1) Like Seabiscuit (novel & later Oscar-nominated film), Laura Hillenbrand infused her story with the conflict in her own life, i.e., her challenge of living with chronic fatigue syndrome. All three of her characters had to overcome great obstacles – and the horse, too. Similarly, The King’s Speech, written first as a play by an unknown David Seidler, was infused with his lifelong struggle as a stutterer. This gave the character emotional power. So the moral is dare to be personal. If not, the details of your own life, then make your story emotionally autobiographical.

2) The well-structured story set in WW II England had a myriad of plotlines as the backstory such as Hitler, WWII, abdication of the King and a new King reluctantly taking the crown, etc., yet the dramatic story was singularly focused about a man who would be king lacking self-confidence whose stuttering is the main symptom.

3) The conflict and dramatic action is singularly focused between two characters, the speech therapist and the soon to be King of England. As Aristotle knew, this singular focus of theme and time and place creates great drama.

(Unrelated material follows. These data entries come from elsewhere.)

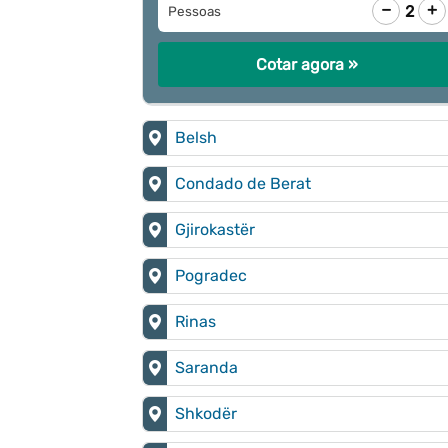
−
+
2
Pessoas
Cotar agora »
Belsh
Condado de Berat
Gjirokastër
Pogradec
Rinas
Saranda
Shkodër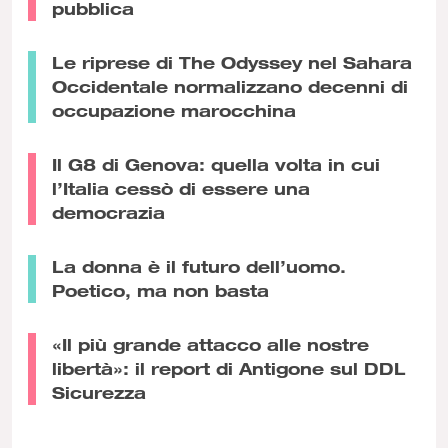
pubblica
Le riprese di The Odyssey nel Sahara
Occidentale normalizzano decenni di
occupazione marocchina
Il G8 di Genova: quella volta in cui
l’Italia cessò di essere una
democrazia
La donna è il futuro dell’uomo.
Poetico, ma non basta
«Il più grande attacco alle nostre
libertà»: il report di Antigone sul DDL
Sicurezza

4) The main character, splendidly played by Oscar winner Colin Firth, was written with a wide transformational arc. That is, he began as a shy, terrified man who was transformed by the relationship with his speech therapist/friend into a confident and strong monarch.

5) A protagonist with a tragic flaw or imperfection is one everyone can identify with. So the moral is dare to be personal, write about what you feel strongly about, write a three-dimensional character-driven focused story with a clear thematic thru-line.